C.5 Other formulas
- To calculate \(z\)-scores (Sect. 20.4), use
\[ z = \frac{\text{value of variable} - \text{mean of the distribution of the variable}}{\text{standard deviation of the distribution of the variable}}. \] \(t\)-scores are like \(z\)-scores.
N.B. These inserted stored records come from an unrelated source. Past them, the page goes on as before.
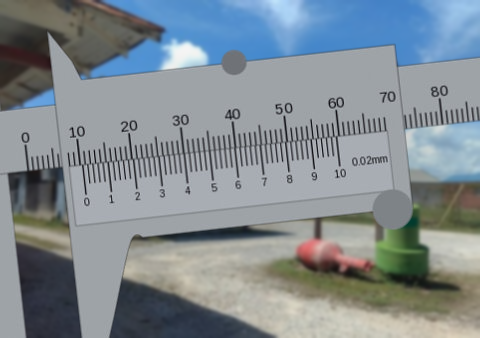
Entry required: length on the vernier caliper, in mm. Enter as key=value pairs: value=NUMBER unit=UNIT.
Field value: value=10.5 unit=mm
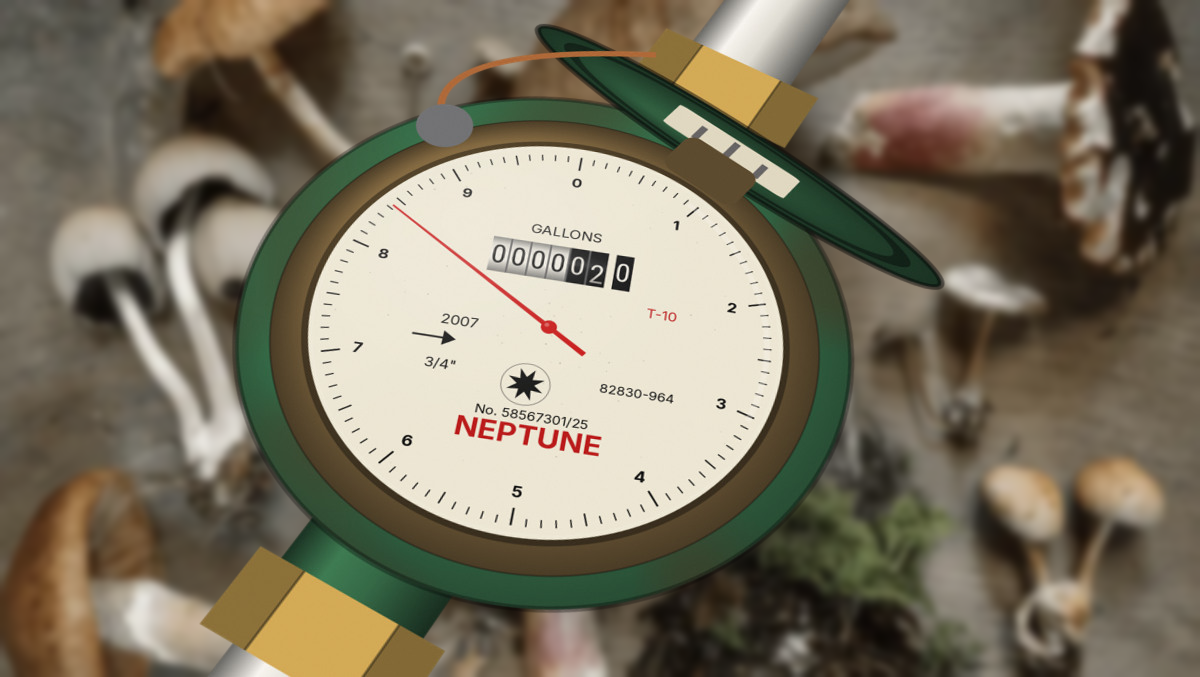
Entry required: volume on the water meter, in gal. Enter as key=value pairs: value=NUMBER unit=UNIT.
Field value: value=18.4 unit=gal
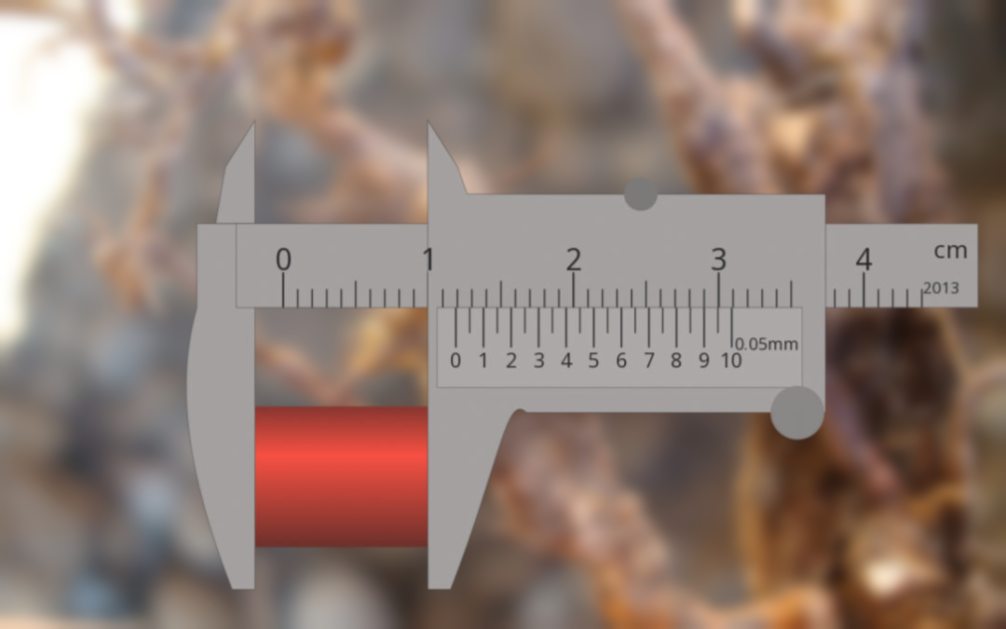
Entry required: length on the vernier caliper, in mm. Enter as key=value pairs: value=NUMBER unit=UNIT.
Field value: value=11.9 unit=mm
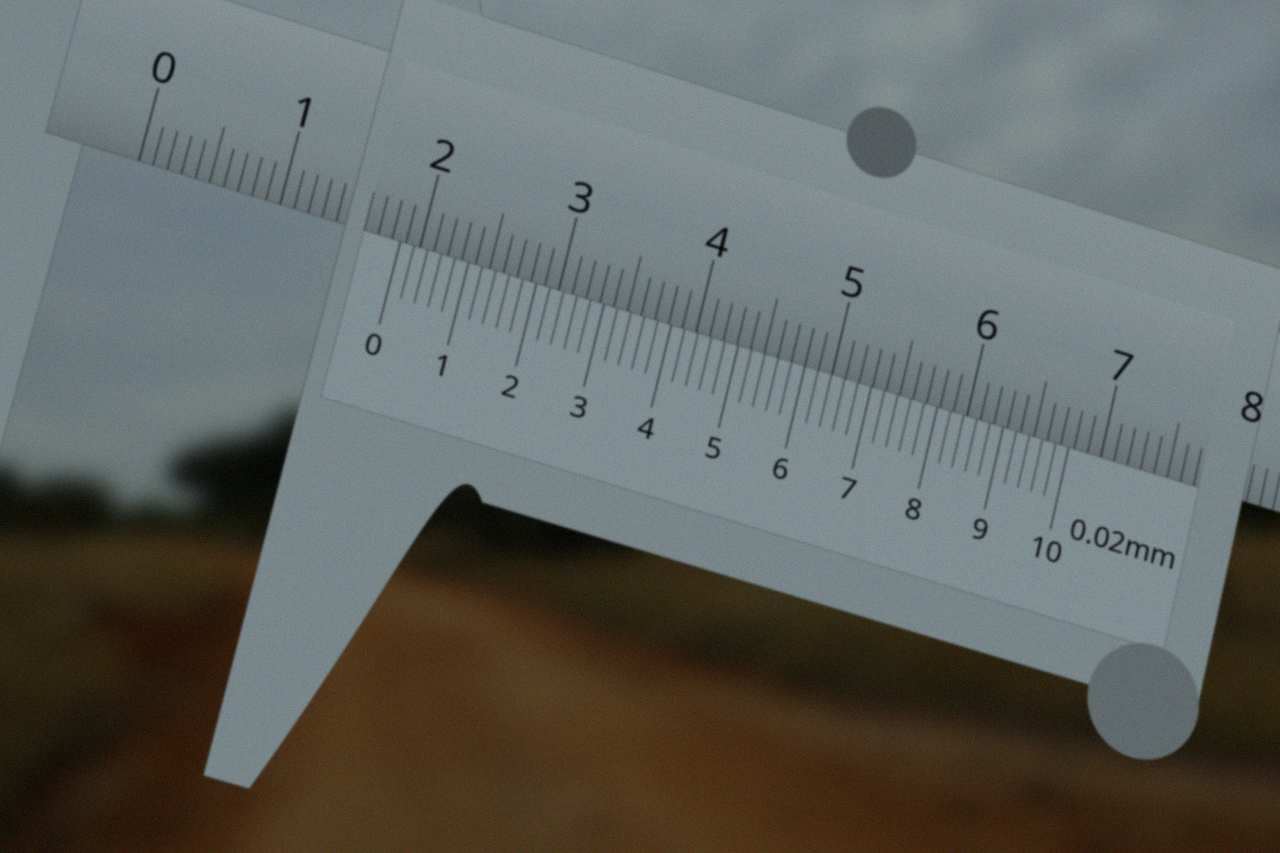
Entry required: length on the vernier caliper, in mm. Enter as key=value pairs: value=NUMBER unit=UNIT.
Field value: value=18.6 unit=mm
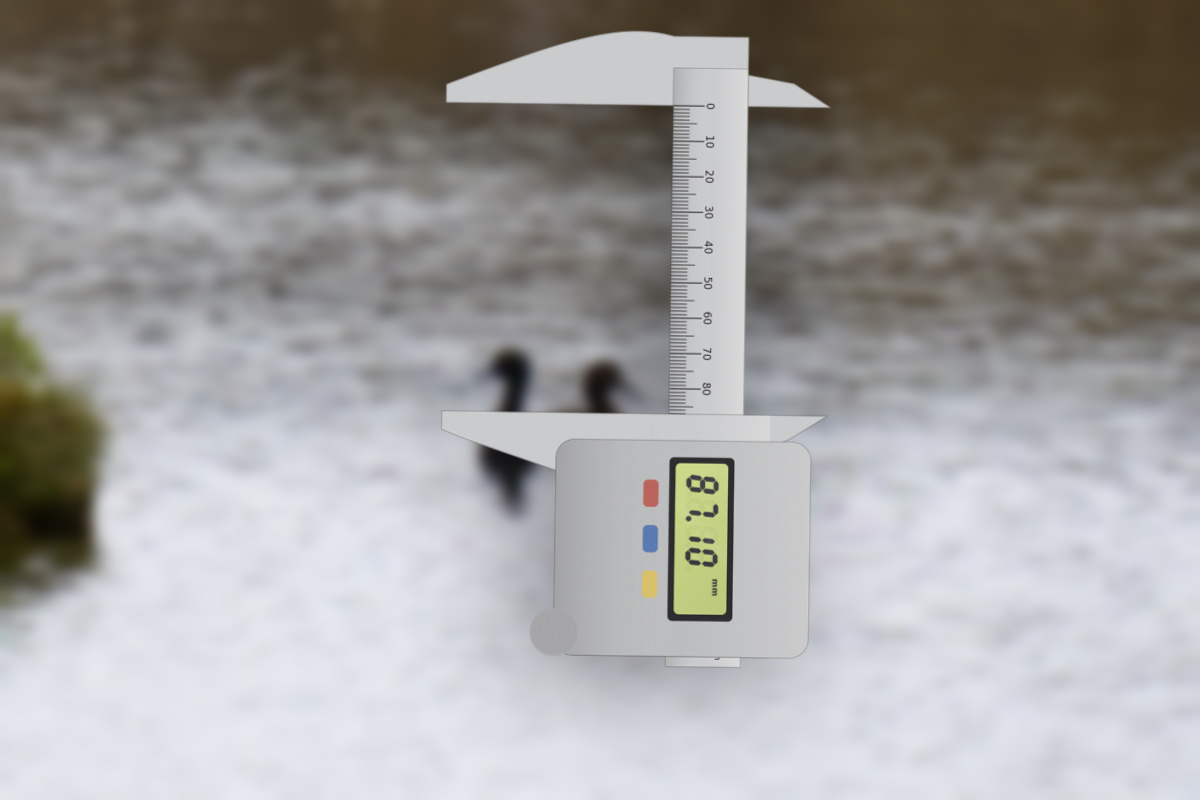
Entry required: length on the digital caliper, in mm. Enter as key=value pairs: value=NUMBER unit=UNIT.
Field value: value=87.10 unit=mm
When the 'variable' is a sample estimate (such as \(\bar{x}\)), the 'standard deviation of the distribution' is a standard error (such as \(\text{s.e.}(\bar{x})\)). - The unstandardising formula (Sect. 20.8) is \(x = \mu + (z\times \sigma)\).
- The interquartile range (IQR) is \(Q_3 - Q_1\), where \(Q_1\) and \(Q_3\) are the first and third quartiles respectively (or, equivalently, the \(25\)th and \(75\)th percentiles).
- The smallest expected value (for assessing statistical validity when forming CIs and conducting hypothesis tests with proportions or ORs) is
\[ \frac{(\text{Smallest row total})\times(\text{Smallest column total})}{\text{Overall total}}. \] - The regression equation in the sample is \(\hat{y} = b_0 + b_1 x\), where \(b_0\) is the sample intercept and \(b_1\) is the sample slope.